Climbing Mt. Washington in a VW Bus

By

We were half way up and over 3 miles into Mt. Washington when it became overly evident that the Bus wasn’t interested in going the distance. My dad’s words ringing hot engine metal truth in my ears, I turned her around the first wide spot in the road I could find (and guaranteed the widest spots in the road are still very narrow with a high likelihood of cliffhanging or worse). 1.5 into a three point turn (and this is no power steering, testy clutch maneuvering we’re talking here) a gang of two’s worth of motorcycles come down the hill. Down, mind you, and the speed limit is 20mph. The first gentleman, tubbardly, wearing a massive white cop helmet and a reflective yellow vest, shakes his head as he slowly drives between the barely wide enough for a motorcycle space between my 1.5er and the mountainside. Dick move, for sure. I remembered the tire iron I have stored behind the driver’s seat and wonder what percentage of damage it would do to that giant white helmet.

The second biker, blue bandana, leather vest, sunburnt from his old black Sturgeous-type t-shirt up, squeezed through afterwards. I wondered if they were together, and if he would even mind if Mr. Safety Motorcycle found himself in an altercation. I don’t usually think like that, but something about a lack of courtesy in a possibly life threatening situation just kinda irks me.

We pumped the breaks to the next turnout down the mountain and paused for a much needed cigarette. A moment in time later the Bus was cooled down and ready to thank us that camp was only a few miles north, primarily downhill. We gathered stock, pulled into site number 80 and setup for the night. A lantern casting perfect lighting on a blue guitar leaned against our dingy-from-summer-travel Champaigne Edition Bus. The fire raging ready for searing Newman’s Own something or other flavored dressing marinade wrapped around a thin fillet of cod. Some local IPAs decorating the picnic table where the Baby stirred restless in his tent.

An enormous green moth, which upon closer inspection revealed itself to be a moon fairy, came dancing mindlessly at that Coleman lantern. The fire burned slowly as I worked through it’s various coals and added and reengineered the positioning of it’s logs. We took a stroll around the campground, the rocking a baby to sleep type of stroll that leads you past campers of all other sorts; old men sipping beers biding their time until fishing again, couples of young women readying their bikes and ultralight coffin tents for tomorrows ride, older than is families with a slew of nearly tweenage kids playing games of sticks and hide n’ seek and whatnot other pursuits truly wonderfully young children find themselves frolicking in.

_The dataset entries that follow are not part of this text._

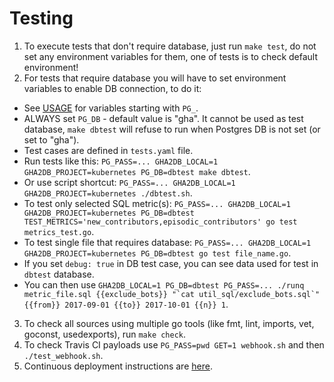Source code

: # Testing
1. To execute tests that don't require database, just run `make test`, do not set any environment variables for them, one of tests is to check default environment!
2. For tests that require database you will have to set environment variables to enable DB connection, to do it:
- See [USAGE](https://github.com/cncf/devstats/blob/master/USAGE.md) for variables starting with `PG_`.
- ALWAYS set `PG_DB` - default value is "gha". It cannot be used as test database, `make dbtest` will refuse to run when Postgres DB is not set (or set to "gha").
- Test cases are defined in `tests.yaml` file.
- Run tests like this: `PG_PASS=... GHA2DB_LOCAL=1 GHA2DB_PROJECT=kubernetes PG_DB=dbtest make dbtest`.
- Or use script shortcut: `PG_PASS=... GHA2DB_LOCAL=1 GHA2DB_PROJECT=kubernetes ./dbtest.sh`.
- To test only selected SQL metric(s): `PG_PASS=... GHA2DB_LOCAL=1 GHA2DB_PROJECT=kubernetes PG_DB=dbtest TEST_METRICS='new_contributors,episodic_contributors' go test metrics_test.go`.
- To test single file that requires database: `PG_PASS=... GHA2DB_LOCAL=1 GHA2DB_PROJECT=kubernetes PG_DB=dbtest go test file_name.go`.
- If you set `debug: true` in DB test case, you can see data used for test in `dbtest` database.
- You can then use `` GHA2DB_LOCAL=1 PG_DB=dbtest PG_PASS=... ./runq metric_file.sql {{exclude_bots}} "`cat util_sql/exclude_bots.sql`" {{from}} 2017-09-01 {{to}} 2017-10-01 {{n}} 1 ``.
3. To check all sources using multiple go tools (like fmt, lint, imports, vet, goconst, usedexports), run `make check`.
4. To check Travis CI payloads use `PG_PASS=pwd GET=1 webhook.sh` and then `./test_webhook.sh`.
5. Continuous deployment instructions are [here](https://github.com/cncf/devstats/blob/master/CONTINUOUS_DEPLOYMENT.md).
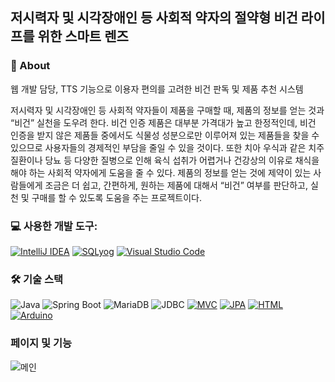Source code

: ## 저시력자 및 시각장애인 등 사회적 약자의 절약형 비건 라이프를 위한 스마트 렌즈


### 🌱 About
웹 개발 담당, TTS 기능으로 이용자 편의를 고려한 비건 판독 및 제품 추천 시스템

저시력자 및 시각장애인 등 사회적 약자들이 제품을 구매할 때, 제품의 정보를 얻는 것과 “비건” 실천을 도우려 한다. 비건 인증 제품은 대부분 가격대가 높고 한정적인데, 비건 인증을 받지 않은 제품들 중에서도 식물성 성분으로만 이루어져 있는 제품들을 찾을 수 있으므로 사용자들의 경제적인 부담을 줄일 수 있을 것이다. 또한 치아 우식과 같은 치주 질환이나 당뇨 등 다양한 질병으로 인해 육식 섭취가 어렵거나 건강상의 이유로 채식을 해야 하는 사회적 약자에게 도움을 줄 수 있다. 제품의 정보를 얻는 것에 제약이 있는 사람들에게 조금은 더 쉽고, 간편하게, 원하는 제품에 대해서 “비건” 여부를 판단하고, 실천 및 구매를 할 수 있도록 도움을 주는 프로젝트이다.

### 💻 **사용한 개발 도구:** 
  [![IntelliJ IDEA](https://img.shields.io/badge/-IntelliJ%20IDEA-000000?style=flat&logo=intellij-idea&logoColor=white)](https://www.jetbrains.com/idea/)
  [![SQLyog](https://img.shields.io/badge/-SQLyog-F29111?style=flat&logo=mysql&logoColor=white)](https://www.webyog.com/product/sqlyog)
  [![Visual Studio Code](https://img.shields.io/badge/-VSCode-007ACC?style=flat&logo=visual-studio-code&logoColor=white)](https://code.visualstudio.com/)

### 🛠 기술 스택

![Java](https://img.shields.io/badge/-Java-007396?style=flat&logo=java&logoColor=white)
![Spring Boot](https://img.shields.io/badge/-Spring%20Boot-6DB33F?style=flat&logo=spring-boot&logoColor=white)
![MariaDB](https://img.shields.io/badge/-MariaDB-003545?style=flat&logo=mariadb&logoColor=white)
![JDBC](https://img.shields.io/badge/-JDBC-007396?style=flat&logo=java&logoColor=white)
[![MVC](https://img.shields.io/badge/-MVC-009688?style=flat)](https://en.wikipedia.org/wiki/Model%E2%80%93view%E2%80%93controller)
[![JPA](https://img.shields.io/badge/-JPA-007396?style=flat&logo=jpa&logoColor=white)](https://docs.oracle.com/javaee/7/api/javax/persistence/package-summary.html)
[![HTML](https://img.shields.io/badge/-HTML-E34F26?style=flat&logo=html5&logoColor=white)](https://developer.mozilla.org/en-US/docs/Web/HTML)
[![Arduino](https://img.shields.io/badge/-Arduino-00979D?style=flat&logo=arduino&logoColor=white)](https://www.arduino.cc/)


### 페이지 및 기능
![메인](./web%20mages/main.png)
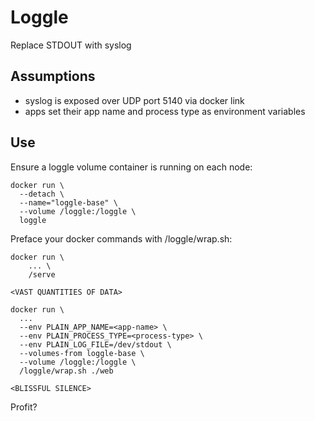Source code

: # Loggle

Replace STDOUT with syslog

## Assumptions

* syslog is exposed over UDP port 5140 via docker link
* apps set their app name and process type as environment variables

## Use

Ensure a loggle volume container is running on each node:

    docker run \
      --detach \
      --name="loggle-base" \
      --volume /loggle:/loggle \
      loggle

Preface your docker commands with /loggle/wrap.sh:

    docker run \
        ... \
        /serve

    <VAST QUANTITIES OF DATA>

    docker run \
      ...
      --env PLAIN_APP_NAME=<app-name> \
      --env PLAIN_PROCESS_TYPE=<process-type> \
      --env PLAIN_LOG_FILE=/dev/stdout \
      --volumes-from loggle-base \
      --volume /loggle:/loggle \
      /loggle/wrap.sh ./web

    <BLISSFUL SILENCE>


Profit?
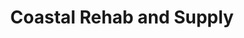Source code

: ---
title: "Coastal Rehab and Supply"
url: /greenville/coastal-rehab-and-supply/
shop: Sanitätshaus
---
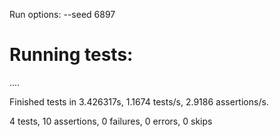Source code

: Run options: --seed 6897

# Running tests:

....

Finished tests in 3.426317s, 1.1674 tests/s, 2.9186 assertions/s.

4 tests, 10 assertions, 0 failures, 0 errors, 0 skips
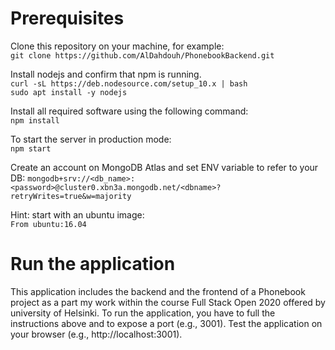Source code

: # Prerequisites

Clone this repository on your machine, for example:<br>
`git clone https://github.com/AlDahdouh/PhonebookBackend.git`

Install nodejs and confirm that npm is running.<br>
`curl -sL https://deb.nodesource.com/setup_10.x | bash` <br>
`sudo apt install -y nodejs`

Install all required software using the following command:<br>
`npm install`

To start the server in production mode: <br>
`npm start`

Create an account on MongoDB Atlas and set ENV variable to refer to your DB:
`mongodb+srv://<db_name>:<password>@cluster0.xbn3a.mongodb.net/<dbname>?retryWrites=true&w=majority`

Hint: start with an ubuntu image:<br>
`From ubuntu:16.04`

# Run the application
This application includes the backend and the frontend of a Phonebook project as a part my work within the course Full Stack Open 2020 offered by university of Helsinki. To run the application, you have to full the instructions above and to expose a port (e.g., 3001). Test the application on your browser (e.g., http://localhost:3001).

As the last of the beers sipped out to a trickle and the fire exchanged places with nothing but coals I thought of the toll booth at the bottom of Mt. Washington, how I had trusted the tollkeeper who assured us the climb would be no threat, he assuming we had some type of Porsche engine (quite literally). I thought of how faithfully trusty our Ladybus has been to us over these Green and White Mountains. How spectacularly mundane it was that the night was equally considered simple and daily majestic. How in love I am still with my Lady. Life in a Bus is hard picnic tables and insect bites, and it’s non-stop romance and adventure too. It’s a pair of fashionable boots utterly covered in mud.